* **TO DO**
Would you write out the listing verbatim and skip every picture in it?

* **SUPPLIED DATA**
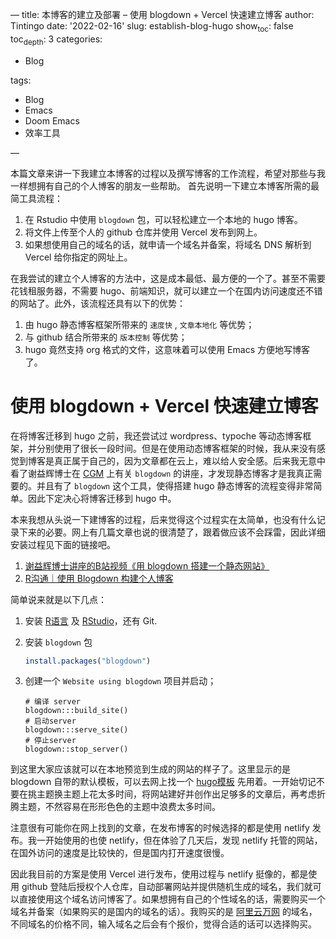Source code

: ---
title: 本博客的建立及部署 -- 使用 blogdown + Vercel 快速建立博客
author: Tintingo
date: '2022-02-16'
slug: establish-blog-hugo
show_toc: false
toc_depth: 3
categories:
  - Blog
tags:
  - Blog
  - Emacs
  - Doom Emacs
  - 效率工具
---


本篇文章来讲一下我建立本博客的过程以及撰写博客的工作流程，希望对那些与我一样想拥有自己的个人博客的朋友一些帮助。
首先说明一下建立本博客所需的最简工具流程：

1. 在 Rstudio 中使用 =blogdown= 包，可以轻松建立一个本地的 hugo 博客。
2. 将文件上传至个人的 github 仓库并使用 Vercel 发布到网上。
3. 如果想使用自己的域名的话，就申请一个域名并备案，将域名 DNS 解析到 Vercel 给你指定的网址上。

在我尝试的建立个人博客的方法中，这是成本最低、最方便的一个了。甚至不需要花钱租服务器，不需要 hugo、前端知识，就可以建立一个在国内访问速度还不错的网站了。此外，该流程还具有以下的优势：
1. 由 hugo 静态博客框架所带来的 =速度快= , =文章本地化= 等优势；
2. 与 github 结合所带来的 =版本控制= 等优势；
3. hugo 竟然支持 org 格式的文件，这意味着可以使用 Emacs 方便地写博客了。

* 使用 blogdown + Vercel 快速建立博客
在将博客迁移到 hugo 之前，我还尝试过 wordpress、typoche 等动态博客框架，并分别使用了很长一段时间。但是在使用动态博客框架的时候，我从来没有感觉到博客是真正属于自己的，因为文章都在云上，难以给人安全感。后来我无意中看了谢益辉博士在 [[https://www.bilibili.com/video/BV1ZK4y1s7ir?from=search&seid=9394683960598560609&spm_id_from=333.337.0.0][CGM]] 上有关 =blogdown= 的讲座，才发现静态博客才是我真正需要的。并且有了 =blogdown= 这个工具，使得搭建 hugo 静态博客的流程变得非常简单。因此下定决心将博客迁移到 hugo 中。

本来我想从头说一下建博客的过程，后来觉得这个过程实在太简单，也没有什么记录下来的必要。网上有几篇文章也说的很清楚了，跟着做应该不会踩雷，因此详细安装过程见下面的链接吧。

1. [[https://www.bilibili.com/video/BV1ZK4y1s7ir?from=search&seid=9394683960598560609&spm_id_from=333.337.0.0][谢益辉博士讲座的B站视频《用 blogdown 搭建一个静态网站》]]
2. [[https://cloud.tencent.com/developer/article/1851491][R沟通｜使用 Blogdown 构建个人博客]]

简单说来就是以下几点：

1. 安装 [[https://www.r-project.org/][R语言]] 及 [[https://www.rstudio.com/products/rstudio/download/#download][RStudio]]，还有 Git.
2. 安装 =blogdown= 包
   #+begin_src r
 install.packages("blogdown")

   #+end_src
3. 创建一个 =Website using blogdown= 项目并启动；
   #+begin_src shell
    # 编译 server
    blogdown:::build_site()
    # 启动server
    blogdown:::serve_site()
    # 停止server
    blogdown::stop_server()
   #+end_src

到这里大家应该就可以在本地预览到生成的网站的样子了。这里显示的是 blogdown 自带的默认模板，可以去网上找一个 [[https://hugothemesfree.com/tag/blog/][hugo模板]] 先用着。一开始切记不要在挑主题换主题上花太多时间，将网站建好并创作出足够多的文章后，再考虑折腾主题，不然容易在形形色色的主题中浪费太多时间。

注意很有可能你在网上找到的文章，在发布博客的时候选择的都是使用 netlify 发布。我一开始使用的也使 netlify，但在体验了几天后，发现 netlify 托管的网站，在国外访问的速度是比较快的，但是国内打开速度很慢。

因此我目前的方案是使用 Vercel 进行发布，使用过程与 netlify 挺像的，都是使用 github 登陆后授权个人仓库，自动部署网站并提供随机生成的域名，我们就可以直接使用这个域名访问博客了。如果想拥有自己的个性域名的话，需要购买一个域名并备案（如果购买的是国内的域名的话）。我购买的是 [[https://wanwang.aliyun.com/domain/][阿里云万网]] 的域名，不同域名的价格不同，输入域名之后会有个报价，觉得合适的话可以选择购买。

* **EXERCISE ANSWER**
Source code

: ---
title: 本博客的建立及部署 -- 使用 blogdown + Vercel 快速建立博客
author: Tintingo
date: '2022-02-16'
slug: establish-blog-hugo
show_toc: false
toc_depth: 3
categories:
  - Blog
tags:
  - Blog
  - Emacs
  - Doom Emacs
  - 效率工具
---


本篇文章来讲一下我建立本博客的过程以及撰写博客的工作流程，希望对那些与我一样想拥有自己的个人博客的朋友一些帮助。
首先说明一下建立本博客所需的最简工具流程：

1. 在 Rstudio 中使用 =blogdown= 包，可以轻松建立一个本地的 hugo 博客。
2. 将文件上传至个人的 github 仓库并使用 Vercel 发布到网上。
3. 如果想使用自己的域名的话，就申请一个域名并备案，将域名 DNS 解析到 Vercel 给你指定的网址上。

在我尝试的建立个人博客的方法中，这是成本最低、最方便的一个了。甚至不需要花钱租服务器，不需要 hugo、前端知识，就可以建立一个在国内访问速度还不错的网站了。此外，该流程还具有以下的优势：
1. 由 hugo 静态博客框架所带来的 =速度快= , =文章本地化= 等优势；
2. 与 github 结合所带来的 =版本控制= 等优势；
3. hugo 竟然支持 org 格式的文件，这意味着可以使用 Emacs 方便地写博客了。

* 使用 blogdown + Vercel 快速建立博客
在将博客迁移到 hugo 之前，我还尝试过 wordpress、typoche 等动态博客框架，并分别使用了很长一段时间。但是在使用动态博客框架的时候，我从来没有感觉到博客是真正属于自己的，因为文章都在云上，难以给人安全感。后来我无意中看了谢益辉博士在 [[https://www.bilibili.com/video/BV1ZK4y1s7ir?from=search&seid=9394683960598560609&spm_id_from=333.337.0.0][CGM]] 上有关 =blogdown= 的讲座，才发现静态博客才是我真正需要的。并且有了 =blogdown= 这个工具，使得搭建 hugo 静态博客的流程变得非常简单。因此下定决心将博客迁移到 hugo 中。

本来我想从头说一下建博客的过程，后来觉得这个过程实在太简单，也没有什么记录下来的必要。网上有几篇文章也说的很清楚了，跟着做应该不会踩雷，因此详细安装过程见下面的链接吧。

1. [[https://www.bilibili.com/video/BV1ZK4y1s7ir?from=search&seid=9394683960598560609&spm_id_from=333.337.0.0][谢益辉博士讲座的B站视频《用 blogdown 搭建一个静态网站》]]
2. [[https://cloud.tencent.com/developer/article/1851491][R沟通｜使用 Blogdown 构建个人博客]]

简单说来就是以下几点：

1. 安装 [[https://www.r-project.org/][R语言]] 及 [[https://www.rstudio.com/products/rstudio/download/#download][RStudio]]，还有 Git.
2. 安装 =blogdown= 包
   #+begin_src r
 install.packages("blogdown")

   #+end_src
3. 创建一个 =Website using blogdown= 项目并启动；
   #+begin_src shell
    # 编译 server
    blogdown:::build_site()
    # 启动server
    blogdown:::serve_site()
    # 停止server
    blogdown::stop_server()
   #+end_src

到这里大家应该就可以在本地预览到生成的网站的样子了。这里显示的是 blogdown 自带的默认模板，可以去网上找一个 [[https://hugothemesfree.com/tag/blog/][hugo模板]] 先用着。一开始切记不要在挑主题换主题上花太多时间，将网站建好并创作出足够多的文章后，再考虑折腾主题，不然容易在形形色色的主题中浪费太多时间。

注意很有可能你在网上找到的文章，在发布博客的时候选择的都是使用 netlify 发布。我一开始使用的也使 netlify，但在体验了几天后，发现 netlify 托管的网站，在国外访问的速度是比较快的，但是国内打开速度很慢。

因此我目前的方案是使用 Vercel 进行发布，使用过程与 netlify 挺像的，都是使用 github 登陆后授权个人仓库，自动部署网站并提供随机生成的域名，我们就可以直接使用这个域名访问博客了。如果想拥有自己的个性域名的话，需要购买一个域名并备案（如果购买的是国内的域名的话）。我购买的是 [[https://wanwang.aliyun.com/domain/][阿里云万网]] 的域名，不同域名的价格不同，输入域名之后会有个报价，觉得合适的话可以选择购买。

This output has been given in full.